Через пять минут Медведев, заметив приближающегося к нему Синчука, быстро спустился вниз по лестнице в подземный переход, в котором расположился магазин «Квадрат». Синчук последовал за ним.

Через пять минут они стояли возле стенда с исторической литературой, якобы рассматривая книжные полки.

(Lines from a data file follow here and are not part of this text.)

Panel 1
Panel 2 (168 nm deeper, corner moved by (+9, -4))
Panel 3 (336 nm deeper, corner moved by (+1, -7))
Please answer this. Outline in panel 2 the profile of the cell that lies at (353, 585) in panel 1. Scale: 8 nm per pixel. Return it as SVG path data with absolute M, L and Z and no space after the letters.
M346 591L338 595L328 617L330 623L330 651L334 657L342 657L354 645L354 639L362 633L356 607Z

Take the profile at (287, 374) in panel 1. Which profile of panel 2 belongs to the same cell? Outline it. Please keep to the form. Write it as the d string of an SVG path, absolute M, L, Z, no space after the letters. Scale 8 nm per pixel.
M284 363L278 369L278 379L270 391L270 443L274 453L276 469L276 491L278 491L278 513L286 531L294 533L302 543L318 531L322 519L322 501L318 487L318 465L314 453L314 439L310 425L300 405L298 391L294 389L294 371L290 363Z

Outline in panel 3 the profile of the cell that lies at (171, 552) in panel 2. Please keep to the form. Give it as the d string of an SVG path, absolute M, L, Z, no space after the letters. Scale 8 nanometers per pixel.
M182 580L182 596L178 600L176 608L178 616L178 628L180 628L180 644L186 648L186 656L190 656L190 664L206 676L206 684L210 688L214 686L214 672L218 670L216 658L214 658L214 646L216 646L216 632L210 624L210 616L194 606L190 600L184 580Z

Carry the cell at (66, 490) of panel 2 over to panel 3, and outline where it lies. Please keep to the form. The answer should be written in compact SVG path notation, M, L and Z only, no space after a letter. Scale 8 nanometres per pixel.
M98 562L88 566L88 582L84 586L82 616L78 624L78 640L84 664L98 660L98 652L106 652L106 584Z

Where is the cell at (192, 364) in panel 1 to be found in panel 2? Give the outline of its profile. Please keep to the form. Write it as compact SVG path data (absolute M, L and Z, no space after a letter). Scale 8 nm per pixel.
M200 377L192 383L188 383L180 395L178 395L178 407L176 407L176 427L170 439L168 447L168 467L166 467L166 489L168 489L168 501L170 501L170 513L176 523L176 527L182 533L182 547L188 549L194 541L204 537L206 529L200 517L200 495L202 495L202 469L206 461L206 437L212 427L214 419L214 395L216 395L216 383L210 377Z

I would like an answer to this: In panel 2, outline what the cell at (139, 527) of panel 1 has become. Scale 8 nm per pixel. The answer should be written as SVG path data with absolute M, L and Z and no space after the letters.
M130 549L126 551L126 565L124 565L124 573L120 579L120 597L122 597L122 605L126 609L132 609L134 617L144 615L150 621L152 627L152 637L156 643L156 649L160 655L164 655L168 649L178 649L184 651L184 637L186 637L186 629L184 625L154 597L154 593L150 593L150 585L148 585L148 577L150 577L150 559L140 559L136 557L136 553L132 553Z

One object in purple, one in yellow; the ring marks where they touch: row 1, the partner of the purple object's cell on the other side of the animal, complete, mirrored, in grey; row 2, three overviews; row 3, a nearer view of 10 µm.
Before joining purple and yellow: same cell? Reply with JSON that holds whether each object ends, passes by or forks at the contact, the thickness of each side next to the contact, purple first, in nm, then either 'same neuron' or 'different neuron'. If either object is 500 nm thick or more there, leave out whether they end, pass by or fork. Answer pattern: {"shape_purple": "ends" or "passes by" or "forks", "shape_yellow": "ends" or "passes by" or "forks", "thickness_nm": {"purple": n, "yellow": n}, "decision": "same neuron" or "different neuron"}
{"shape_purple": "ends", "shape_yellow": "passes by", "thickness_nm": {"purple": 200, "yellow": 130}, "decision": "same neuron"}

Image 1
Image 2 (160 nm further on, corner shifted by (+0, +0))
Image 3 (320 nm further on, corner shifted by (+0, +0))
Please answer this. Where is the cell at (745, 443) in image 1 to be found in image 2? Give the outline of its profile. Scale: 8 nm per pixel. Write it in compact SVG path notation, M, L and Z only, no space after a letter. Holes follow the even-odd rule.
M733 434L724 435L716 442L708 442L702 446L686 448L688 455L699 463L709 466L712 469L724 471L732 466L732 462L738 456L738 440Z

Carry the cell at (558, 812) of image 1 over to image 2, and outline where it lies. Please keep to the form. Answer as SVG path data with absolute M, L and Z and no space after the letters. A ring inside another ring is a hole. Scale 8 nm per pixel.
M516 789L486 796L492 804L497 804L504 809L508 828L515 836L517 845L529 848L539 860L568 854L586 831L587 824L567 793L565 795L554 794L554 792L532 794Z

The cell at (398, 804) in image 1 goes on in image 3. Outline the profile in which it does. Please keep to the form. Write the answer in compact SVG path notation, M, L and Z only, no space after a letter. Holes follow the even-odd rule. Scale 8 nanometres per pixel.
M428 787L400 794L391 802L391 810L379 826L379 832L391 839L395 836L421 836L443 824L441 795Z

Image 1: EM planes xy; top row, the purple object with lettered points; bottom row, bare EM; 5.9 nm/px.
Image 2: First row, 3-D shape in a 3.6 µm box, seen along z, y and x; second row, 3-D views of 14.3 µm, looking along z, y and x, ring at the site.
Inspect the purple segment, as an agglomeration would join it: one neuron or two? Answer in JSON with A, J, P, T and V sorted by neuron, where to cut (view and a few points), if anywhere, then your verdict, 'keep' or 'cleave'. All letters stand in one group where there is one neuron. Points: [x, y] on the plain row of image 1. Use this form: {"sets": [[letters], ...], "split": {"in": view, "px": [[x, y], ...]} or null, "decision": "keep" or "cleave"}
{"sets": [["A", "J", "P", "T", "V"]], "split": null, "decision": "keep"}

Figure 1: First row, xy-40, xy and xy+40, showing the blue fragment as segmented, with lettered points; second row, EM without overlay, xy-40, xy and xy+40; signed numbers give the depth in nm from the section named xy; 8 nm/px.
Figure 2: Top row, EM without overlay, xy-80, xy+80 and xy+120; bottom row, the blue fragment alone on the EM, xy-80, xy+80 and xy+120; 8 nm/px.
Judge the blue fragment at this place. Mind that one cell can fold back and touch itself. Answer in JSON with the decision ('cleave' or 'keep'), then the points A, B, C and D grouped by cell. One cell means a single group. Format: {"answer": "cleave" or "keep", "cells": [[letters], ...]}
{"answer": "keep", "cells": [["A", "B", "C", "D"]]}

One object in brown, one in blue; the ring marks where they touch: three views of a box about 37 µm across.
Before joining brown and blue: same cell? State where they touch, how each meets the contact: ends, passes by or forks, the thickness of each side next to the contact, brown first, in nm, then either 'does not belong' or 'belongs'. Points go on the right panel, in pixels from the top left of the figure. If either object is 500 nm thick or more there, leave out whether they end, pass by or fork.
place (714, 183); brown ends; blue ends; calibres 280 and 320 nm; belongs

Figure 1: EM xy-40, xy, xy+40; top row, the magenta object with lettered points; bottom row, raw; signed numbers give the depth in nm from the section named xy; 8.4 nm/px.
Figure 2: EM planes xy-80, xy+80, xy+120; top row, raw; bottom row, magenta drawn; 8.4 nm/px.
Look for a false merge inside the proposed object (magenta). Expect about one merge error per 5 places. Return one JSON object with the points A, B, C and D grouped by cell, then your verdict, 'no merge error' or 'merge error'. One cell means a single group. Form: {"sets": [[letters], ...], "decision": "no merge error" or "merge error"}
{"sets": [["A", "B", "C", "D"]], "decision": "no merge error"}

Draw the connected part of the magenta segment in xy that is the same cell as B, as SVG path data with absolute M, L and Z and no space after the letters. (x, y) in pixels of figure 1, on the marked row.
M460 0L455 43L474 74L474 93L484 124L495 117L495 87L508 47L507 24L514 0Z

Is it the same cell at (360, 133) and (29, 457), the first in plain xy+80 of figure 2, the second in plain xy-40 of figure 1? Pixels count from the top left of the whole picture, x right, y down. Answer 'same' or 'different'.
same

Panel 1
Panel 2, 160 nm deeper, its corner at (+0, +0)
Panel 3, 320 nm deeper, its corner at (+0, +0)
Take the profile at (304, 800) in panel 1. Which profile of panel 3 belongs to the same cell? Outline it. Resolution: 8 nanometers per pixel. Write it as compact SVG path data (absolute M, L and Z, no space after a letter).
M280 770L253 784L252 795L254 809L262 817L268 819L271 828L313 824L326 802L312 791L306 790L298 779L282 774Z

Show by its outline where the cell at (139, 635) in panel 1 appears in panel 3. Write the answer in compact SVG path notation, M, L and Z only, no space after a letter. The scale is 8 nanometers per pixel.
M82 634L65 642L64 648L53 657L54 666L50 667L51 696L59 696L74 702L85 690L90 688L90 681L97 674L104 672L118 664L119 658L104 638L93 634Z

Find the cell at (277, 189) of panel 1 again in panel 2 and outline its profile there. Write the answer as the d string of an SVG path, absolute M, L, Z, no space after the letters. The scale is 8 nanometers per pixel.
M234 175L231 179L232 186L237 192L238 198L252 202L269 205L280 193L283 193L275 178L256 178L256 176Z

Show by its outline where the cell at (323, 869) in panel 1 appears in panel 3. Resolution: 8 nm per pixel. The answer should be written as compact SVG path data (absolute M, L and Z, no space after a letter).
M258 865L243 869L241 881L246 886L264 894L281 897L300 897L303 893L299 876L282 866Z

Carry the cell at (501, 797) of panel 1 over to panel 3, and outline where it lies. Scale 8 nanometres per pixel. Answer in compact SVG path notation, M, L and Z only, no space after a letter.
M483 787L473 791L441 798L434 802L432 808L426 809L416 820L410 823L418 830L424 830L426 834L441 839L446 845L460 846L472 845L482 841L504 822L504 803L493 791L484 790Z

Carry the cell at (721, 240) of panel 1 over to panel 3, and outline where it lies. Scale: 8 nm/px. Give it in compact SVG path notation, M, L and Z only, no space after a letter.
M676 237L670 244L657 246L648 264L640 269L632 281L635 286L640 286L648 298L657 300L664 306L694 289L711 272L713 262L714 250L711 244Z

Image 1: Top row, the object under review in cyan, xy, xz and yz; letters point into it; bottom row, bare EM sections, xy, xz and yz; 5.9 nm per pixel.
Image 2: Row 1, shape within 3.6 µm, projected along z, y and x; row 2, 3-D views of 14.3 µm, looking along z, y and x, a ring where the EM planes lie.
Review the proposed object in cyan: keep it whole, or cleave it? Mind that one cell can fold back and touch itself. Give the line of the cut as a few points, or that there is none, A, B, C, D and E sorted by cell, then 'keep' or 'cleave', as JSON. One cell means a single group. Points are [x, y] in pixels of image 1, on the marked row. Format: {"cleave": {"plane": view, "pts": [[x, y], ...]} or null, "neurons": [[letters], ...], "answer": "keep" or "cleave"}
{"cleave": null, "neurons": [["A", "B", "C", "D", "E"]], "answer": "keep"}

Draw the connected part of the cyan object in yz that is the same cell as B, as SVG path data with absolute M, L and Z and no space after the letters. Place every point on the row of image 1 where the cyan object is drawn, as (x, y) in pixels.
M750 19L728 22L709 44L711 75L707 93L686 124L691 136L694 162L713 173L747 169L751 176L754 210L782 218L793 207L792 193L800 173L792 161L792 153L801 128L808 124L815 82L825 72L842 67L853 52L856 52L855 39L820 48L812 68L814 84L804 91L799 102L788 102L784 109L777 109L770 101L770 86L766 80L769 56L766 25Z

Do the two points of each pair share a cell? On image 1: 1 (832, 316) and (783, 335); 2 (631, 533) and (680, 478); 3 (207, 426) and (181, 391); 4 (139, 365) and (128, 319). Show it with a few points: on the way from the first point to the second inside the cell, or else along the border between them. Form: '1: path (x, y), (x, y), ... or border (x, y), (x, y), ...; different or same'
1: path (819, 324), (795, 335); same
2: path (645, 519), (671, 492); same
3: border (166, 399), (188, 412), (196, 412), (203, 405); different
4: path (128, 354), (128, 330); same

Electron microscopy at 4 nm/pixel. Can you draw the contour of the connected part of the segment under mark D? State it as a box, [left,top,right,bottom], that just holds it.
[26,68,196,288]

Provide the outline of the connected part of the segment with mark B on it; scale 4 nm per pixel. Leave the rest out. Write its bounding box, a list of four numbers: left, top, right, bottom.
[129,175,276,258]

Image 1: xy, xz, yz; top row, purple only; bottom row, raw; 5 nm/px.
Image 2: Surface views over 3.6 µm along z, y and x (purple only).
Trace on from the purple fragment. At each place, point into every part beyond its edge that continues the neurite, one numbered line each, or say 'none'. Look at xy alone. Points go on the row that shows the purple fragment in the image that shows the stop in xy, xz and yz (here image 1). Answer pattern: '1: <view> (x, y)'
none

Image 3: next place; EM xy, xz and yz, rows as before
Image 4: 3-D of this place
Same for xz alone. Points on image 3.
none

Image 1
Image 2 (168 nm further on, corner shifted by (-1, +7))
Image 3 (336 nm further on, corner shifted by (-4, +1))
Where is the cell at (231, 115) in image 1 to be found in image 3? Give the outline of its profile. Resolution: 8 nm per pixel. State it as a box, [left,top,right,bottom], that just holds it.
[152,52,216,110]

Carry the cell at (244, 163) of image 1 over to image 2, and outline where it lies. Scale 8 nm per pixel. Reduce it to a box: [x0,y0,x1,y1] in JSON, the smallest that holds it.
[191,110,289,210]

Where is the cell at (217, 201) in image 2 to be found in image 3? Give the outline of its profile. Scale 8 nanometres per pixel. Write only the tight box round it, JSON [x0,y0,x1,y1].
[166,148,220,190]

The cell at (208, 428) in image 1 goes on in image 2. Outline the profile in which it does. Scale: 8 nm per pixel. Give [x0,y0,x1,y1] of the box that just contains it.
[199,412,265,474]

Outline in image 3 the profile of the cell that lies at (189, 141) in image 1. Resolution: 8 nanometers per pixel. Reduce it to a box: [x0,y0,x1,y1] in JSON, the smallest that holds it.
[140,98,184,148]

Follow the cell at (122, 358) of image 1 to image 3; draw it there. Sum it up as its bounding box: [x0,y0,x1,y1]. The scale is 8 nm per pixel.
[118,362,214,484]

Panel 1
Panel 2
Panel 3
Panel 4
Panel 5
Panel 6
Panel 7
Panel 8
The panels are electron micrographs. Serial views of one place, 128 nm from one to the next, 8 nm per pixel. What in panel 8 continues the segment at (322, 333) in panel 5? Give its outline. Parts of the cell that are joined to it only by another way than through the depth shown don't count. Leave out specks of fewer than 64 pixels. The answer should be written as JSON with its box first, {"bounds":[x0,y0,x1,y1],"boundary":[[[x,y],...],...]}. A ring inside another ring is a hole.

— СТВ заказала фильм о Петренко. — первым начал разговор Медведев.

— Твоя инициатива?

— Нет. Решение приняли наверху.

— Стечение обстоятельств? — Синчук взял в руки мемуары князя Шульгина, покрутил их в руке и вернул на место.

— Надеюсь, да.

— Подозреваешь меня? — подполковник даже не смотрел на собеседника. Со стороны казалось, будто книгами интересуются совершенно незнакомые друг другу люди. — Напрасно. Мне нет никакого смысла налаживать контакты с твоим руководством. Акция у нас разовая. Деньги перевёл?

— Да.

— Тогда поговорим о деталях. Насколько серьёзен материал?

— Ерунда, хотя подпортить репутацию товарищу комсомольцу может.

— Кто на СТВ работает над фильмом?

— Мне не известно. Наши материалы пока не отправлены.

— Через кого они пойдут?

— Пупко Леонида Сергеевича. — начальника штаба Яценко, зятя нынешнего президента, моментально отметил Синчук.

— Ориентировочные сроки доставки?

— Максимум послезавтра.

— Время выхода фильма?

— Непосредственно перед вторым туром голосований.

— Второго тура может и не быть.

— Будет, Стас. Именно потому Козаченко и связывался с твоим руководством, что будет.

— А после Козаченко обвинил их в покушении на его жизнь. Стреножил по полной программе. — Синчук прислонился к стеллажу. — Козаченко встречался с Тимощуком непосредственно перед отравлением. В тот самый день.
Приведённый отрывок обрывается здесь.